Nie wszyscy od razu chcieli wrócić na zajęcia. Szukaliśmy przyczyny tego stanu. Nie wiedzieliśmy, czy nadal panuje strach, czy oferta jest niedostosowana, a może zmiany w kadrach CKD miały na to wpływ? Musiało minąć kilka miesięcy, by sytuacja się odmieniła. Mam wrażenie, że obecny sezon kulturalny to ten, który naszą działalność usytuował na właściwych torach.
Biorę stuprocentową odpowiedzialność za swoje decyzje, jak choćby wprowadzenie płatnych Bajkobrań. Siłą rzeczy zaczęły się porównania z byłą kierowniczką, co też jest tematem, z którym przyszło mi się mierzyć. A ja postawiłam sobie pytanie, co faktycznie warto utrzymać, a co zmienić. Jednym z przykładów nowości były „Bajkobrania dla Najnajów”, czyli dla najmłodszych dzieci w wieku od pół roku do 3-4 lat. Zachwyciłam się sztuką teatralną dla maluchów i bardzo chciałam wprowadzić ją do CKD.

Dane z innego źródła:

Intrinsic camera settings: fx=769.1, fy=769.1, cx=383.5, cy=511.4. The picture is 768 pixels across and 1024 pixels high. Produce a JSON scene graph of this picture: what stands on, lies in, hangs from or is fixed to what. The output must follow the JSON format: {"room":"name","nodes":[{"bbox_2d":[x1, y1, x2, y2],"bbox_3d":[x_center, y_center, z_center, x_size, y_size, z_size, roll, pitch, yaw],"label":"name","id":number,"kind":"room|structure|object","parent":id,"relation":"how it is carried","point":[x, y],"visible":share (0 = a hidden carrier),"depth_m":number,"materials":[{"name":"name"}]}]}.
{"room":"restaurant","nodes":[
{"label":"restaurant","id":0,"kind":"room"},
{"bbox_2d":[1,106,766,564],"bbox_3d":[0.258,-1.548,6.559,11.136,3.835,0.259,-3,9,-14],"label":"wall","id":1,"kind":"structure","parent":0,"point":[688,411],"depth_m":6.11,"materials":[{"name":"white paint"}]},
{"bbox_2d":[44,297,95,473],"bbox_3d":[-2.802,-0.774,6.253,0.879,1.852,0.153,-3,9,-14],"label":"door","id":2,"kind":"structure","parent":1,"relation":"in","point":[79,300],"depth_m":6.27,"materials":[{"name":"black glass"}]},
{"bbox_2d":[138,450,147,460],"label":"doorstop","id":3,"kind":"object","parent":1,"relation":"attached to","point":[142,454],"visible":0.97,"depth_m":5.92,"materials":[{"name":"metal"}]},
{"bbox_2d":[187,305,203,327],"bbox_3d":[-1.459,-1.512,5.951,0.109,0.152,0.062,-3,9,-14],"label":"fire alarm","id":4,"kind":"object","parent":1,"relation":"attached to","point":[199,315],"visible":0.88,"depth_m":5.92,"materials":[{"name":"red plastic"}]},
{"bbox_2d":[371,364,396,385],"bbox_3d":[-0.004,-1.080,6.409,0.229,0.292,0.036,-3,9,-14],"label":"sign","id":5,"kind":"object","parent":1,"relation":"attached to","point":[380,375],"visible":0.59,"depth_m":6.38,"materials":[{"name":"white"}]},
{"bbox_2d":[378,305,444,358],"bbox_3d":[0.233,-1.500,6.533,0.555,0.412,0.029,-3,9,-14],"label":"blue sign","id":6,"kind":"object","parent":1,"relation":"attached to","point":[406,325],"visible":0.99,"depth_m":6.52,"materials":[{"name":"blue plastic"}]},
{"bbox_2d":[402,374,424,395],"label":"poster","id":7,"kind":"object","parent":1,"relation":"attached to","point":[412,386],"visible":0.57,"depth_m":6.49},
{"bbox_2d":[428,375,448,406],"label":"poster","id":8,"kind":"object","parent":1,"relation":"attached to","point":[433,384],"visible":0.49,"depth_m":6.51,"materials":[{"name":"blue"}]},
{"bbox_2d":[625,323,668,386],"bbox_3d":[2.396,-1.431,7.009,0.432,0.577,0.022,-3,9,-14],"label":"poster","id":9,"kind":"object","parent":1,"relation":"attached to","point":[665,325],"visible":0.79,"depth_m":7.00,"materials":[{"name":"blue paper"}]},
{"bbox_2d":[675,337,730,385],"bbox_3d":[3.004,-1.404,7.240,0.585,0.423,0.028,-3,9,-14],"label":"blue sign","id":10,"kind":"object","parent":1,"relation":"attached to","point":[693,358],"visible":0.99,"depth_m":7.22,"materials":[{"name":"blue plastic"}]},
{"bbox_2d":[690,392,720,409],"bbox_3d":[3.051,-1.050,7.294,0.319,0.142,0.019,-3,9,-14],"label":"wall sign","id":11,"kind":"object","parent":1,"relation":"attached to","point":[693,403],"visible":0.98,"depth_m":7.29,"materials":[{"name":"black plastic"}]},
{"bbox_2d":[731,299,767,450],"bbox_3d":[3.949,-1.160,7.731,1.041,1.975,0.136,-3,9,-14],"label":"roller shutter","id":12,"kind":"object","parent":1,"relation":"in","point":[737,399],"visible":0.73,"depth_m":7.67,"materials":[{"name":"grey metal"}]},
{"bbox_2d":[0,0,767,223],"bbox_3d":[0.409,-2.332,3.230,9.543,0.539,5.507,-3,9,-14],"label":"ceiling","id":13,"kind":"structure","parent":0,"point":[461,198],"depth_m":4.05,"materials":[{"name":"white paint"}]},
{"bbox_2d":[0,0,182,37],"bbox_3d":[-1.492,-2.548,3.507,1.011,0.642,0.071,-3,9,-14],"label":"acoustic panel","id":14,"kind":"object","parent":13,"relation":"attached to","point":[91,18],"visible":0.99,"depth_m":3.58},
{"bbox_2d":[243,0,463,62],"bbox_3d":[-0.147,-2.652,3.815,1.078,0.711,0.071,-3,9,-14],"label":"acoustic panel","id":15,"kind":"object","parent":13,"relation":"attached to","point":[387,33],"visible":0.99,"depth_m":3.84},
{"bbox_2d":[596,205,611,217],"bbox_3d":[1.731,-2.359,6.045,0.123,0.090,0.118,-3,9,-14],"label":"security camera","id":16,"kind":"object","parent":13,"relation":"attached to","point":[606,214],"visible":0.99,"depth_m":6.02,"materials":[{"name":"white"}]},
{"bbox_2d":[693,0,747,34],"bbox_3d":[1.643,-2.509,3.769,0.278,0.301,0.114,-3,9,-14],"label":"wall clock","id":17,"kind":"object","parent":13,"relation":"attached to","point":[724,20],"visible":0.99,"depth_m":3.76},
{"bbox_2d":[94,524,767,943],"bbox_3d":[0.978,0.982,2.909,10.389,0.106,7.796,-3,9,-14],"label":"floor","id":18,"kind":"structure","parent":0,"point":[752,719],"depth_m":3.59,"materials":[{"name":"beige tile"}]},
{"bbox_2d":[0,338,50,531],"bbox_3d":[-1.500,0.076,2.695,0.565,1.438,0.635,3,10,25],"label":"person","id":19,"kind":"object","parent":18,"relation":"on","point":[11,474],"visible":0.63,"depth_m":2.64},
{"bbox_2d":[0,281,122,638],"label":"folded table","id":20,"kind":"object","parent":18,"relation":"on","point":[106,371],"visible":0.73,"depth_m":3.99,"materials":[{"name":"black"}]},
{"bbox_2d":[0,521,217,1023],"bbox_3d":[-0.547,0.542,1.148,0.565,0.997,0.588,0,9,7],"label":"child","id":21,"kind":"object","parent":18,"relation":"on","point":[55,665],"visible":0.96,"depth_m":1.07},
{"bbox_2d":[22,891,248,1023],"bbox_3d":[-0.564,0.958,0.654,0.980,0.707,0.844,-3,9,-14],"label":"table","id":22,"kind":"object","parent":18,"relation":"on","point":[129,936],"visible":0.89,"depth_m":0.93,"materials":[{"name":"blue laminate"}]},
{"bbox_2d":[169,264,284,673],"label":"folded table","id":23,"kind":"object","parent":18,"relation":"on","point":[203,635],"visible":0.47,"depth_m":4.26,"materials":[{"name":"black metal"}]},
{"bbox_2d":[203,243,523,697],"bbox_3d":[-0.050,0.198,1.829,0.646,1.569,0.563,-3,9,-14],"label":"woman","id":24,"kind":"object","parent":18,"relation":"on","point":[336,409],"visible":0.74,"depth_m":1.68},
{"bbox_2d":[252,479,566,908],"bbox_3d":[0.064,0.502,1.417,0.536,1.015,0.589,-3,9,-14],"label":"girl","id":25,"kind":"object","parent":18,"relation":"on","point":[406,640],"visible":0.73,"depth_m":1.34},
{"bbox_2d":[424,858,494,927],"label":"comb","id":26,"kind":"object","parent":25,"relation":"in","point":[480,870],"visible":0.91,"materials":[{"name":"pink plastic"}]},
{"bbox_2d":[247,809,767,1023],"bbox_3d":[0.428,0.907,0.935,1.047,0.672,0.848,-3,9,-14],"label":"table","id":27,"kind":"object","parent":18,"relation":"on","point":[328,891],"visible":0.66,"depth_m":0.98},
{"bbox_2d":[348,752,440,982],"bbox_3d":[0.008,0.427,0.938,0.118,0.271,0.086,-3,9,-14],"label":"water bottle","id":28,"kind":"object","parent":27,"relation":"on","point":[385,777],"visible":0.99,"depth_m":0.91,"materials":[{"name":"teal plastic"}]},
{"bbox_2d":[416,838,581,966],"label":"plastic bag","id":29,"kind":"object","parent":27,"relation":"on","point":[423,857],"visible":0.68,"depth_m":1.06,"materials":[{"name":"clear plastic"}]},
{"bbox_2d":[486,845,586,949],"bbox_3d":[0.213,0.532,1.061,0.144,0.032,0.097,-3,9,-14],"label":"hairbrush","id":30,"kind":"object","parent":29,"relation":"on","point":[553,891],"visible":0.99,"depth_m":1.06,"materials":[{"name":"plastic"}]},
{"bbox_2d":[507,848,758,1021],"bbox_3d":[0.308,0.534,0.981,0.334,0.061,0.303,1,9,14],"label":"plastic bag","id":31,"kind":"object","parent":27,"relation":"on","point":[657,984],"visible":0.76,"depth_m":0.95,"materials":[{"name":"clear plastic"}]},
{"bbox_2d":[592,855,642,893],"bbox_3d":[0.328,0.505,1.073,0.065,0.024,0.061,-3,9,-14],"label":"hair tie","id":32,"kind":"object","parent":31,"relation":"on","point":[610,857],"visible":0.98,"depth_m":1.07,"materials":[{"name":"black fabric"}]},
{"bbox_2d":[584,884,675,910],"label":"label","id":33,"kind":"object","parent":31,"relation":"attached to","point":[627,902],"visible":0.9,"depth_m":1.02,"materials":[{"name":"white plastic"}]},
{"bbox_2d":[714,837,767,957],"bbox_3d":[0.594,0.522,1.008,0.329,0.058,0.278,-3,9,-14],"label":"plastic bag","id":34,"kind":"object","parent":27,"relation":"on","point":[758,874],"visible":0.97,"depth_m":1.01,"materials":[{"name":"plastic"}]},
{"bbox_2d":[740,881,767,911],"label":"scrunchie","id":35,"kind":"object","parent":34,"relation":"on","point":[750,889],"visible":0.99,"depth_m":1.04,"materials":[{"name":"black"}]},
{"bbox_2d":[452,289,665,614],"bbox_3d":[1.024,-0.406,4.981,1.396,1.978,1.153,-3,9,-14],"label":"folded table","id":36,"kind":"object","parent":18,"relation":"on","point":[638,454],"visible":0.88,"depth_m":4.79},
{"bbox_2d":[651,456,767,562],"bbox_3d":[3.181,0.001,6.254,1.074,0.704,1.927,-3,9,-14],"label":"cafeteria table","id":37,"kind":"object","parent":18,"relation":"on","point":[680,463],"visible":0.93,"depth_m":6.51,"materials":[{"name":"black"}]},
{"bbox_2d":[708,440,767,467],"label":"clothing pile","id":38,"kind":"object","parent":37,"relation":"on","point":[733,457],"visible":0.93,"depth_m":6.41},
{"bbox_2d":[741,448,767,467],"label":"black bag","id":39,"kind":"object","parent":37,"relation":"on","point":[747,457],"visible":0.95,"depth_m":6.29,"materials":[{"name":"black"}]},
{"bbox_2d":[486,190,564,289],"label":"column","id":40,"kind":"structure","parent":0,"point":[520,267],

To zupełnie inny rodzaj spektakli. Na czym one polegają?
Są bardzo familijne. Odbywają się przy aktywnym udziale rodziców. Sprzyja temu nasza wielofunkcyjna sala, w której nie ma wyznaczonych granic sceny i widowni – wszystko odbywa się na jednej płaszczyźnie. Tu kontakt widz-aktor jest zdecydowanie bliższy, a w spektaklu prawie wcale nie występuje słowo mówione. Nastawione jest na ruch, muzykę, światło i budowanie relacji.
Opowiedz, jak budowaliście pozostałe elementy oferty CKD?
To było kolejne wyzwanie. Chciałam ją dopasować z jednej strony do zespołu instruktorów, z których każdy ma inne doświadczenie i wykształcenie. Z drugiej strony staramy się nadążać za panującymi trendami, by zainteresować odbiorców naszymi propozycjami. Korzystamy też z podpowiedzi dzieci.Czasem są to bajki, czasem modna muzyka. Słuchamy, oglądamy, próbujemy zrozumieć zachodzące w młodym społeczeństwie zmiany. Czasem jednak to nasze zabawy, te, w które my się bawiliśmy w dzieciństwie, są hitem.
Zbliża się 15-lecie CKD. Zdradzisz czytelnikom, w jaki sposób będziecie świętować?
Pracujemy jeszcze nad tym. Być może obchody jubileuszowe będą rozłożone w czasie. Moim celem będzie pokazanie, że CKD funkcjonuje w mieście tyle lat, ale niech to będzie z perspektywy dzieci, które u nas dorastały. Gdy 12 lat temu zaczynałam pracę, to działałam między innymi z trzylatkami. To są obecnie dorośli ludzie. Można powiedzieć, że mamy odchowane jedno pokolenie. Największą nagrodą dla nas jest, gdy uczestnicy naszych zajęć po latach korzystają z oferty MOK-u lub innych instytucji. To daje satysfakcję, że udało nam się zasiać ziarenko potrzeby korzystania z kultury. Innym aspektem jest widzenie CKD jako instytucji odpowiedzialnej za organizację Miejskiego Dnia Dziecka. To jest nasza wizytówka, z którą jesteśmy kojarzeni. Niektórzy nie pamiętają tej imprezy przed powstaniem CKD.
Przed wami jeszcze jedna ważna sprawa, mianowicie remont, który przesuwa się w czasie. Jaki będzie zakres prac i jak bardzo wpłynie na możliwość prowadzenia zajęć?
Remontowane mają być dach i elewacja, wymienione będą drzwi i orynnowanie, odnawiane będą podłogi w dwóch salach. Mam nadzieję, że wszystko zacznie się wtedy, gdy pogoda na to pozwoli. Najbardziej problematyczne będzie odnowienie podłóg w sekretariacie i sali plastycznej. Ta część prac zapewne wstrzyma na jakiś czas możliwość przeprowadzenia warsztatów.
Tymczasem nie czekamy z założonymi rękami i działamy. Właśnie teraz przygotowana została oferta zajęć grupowych, indywidualnych, rodzinnych i Bajkobrań na drugi semestr tego sezonu. Zapraszam do CKD, bo będzie się działo.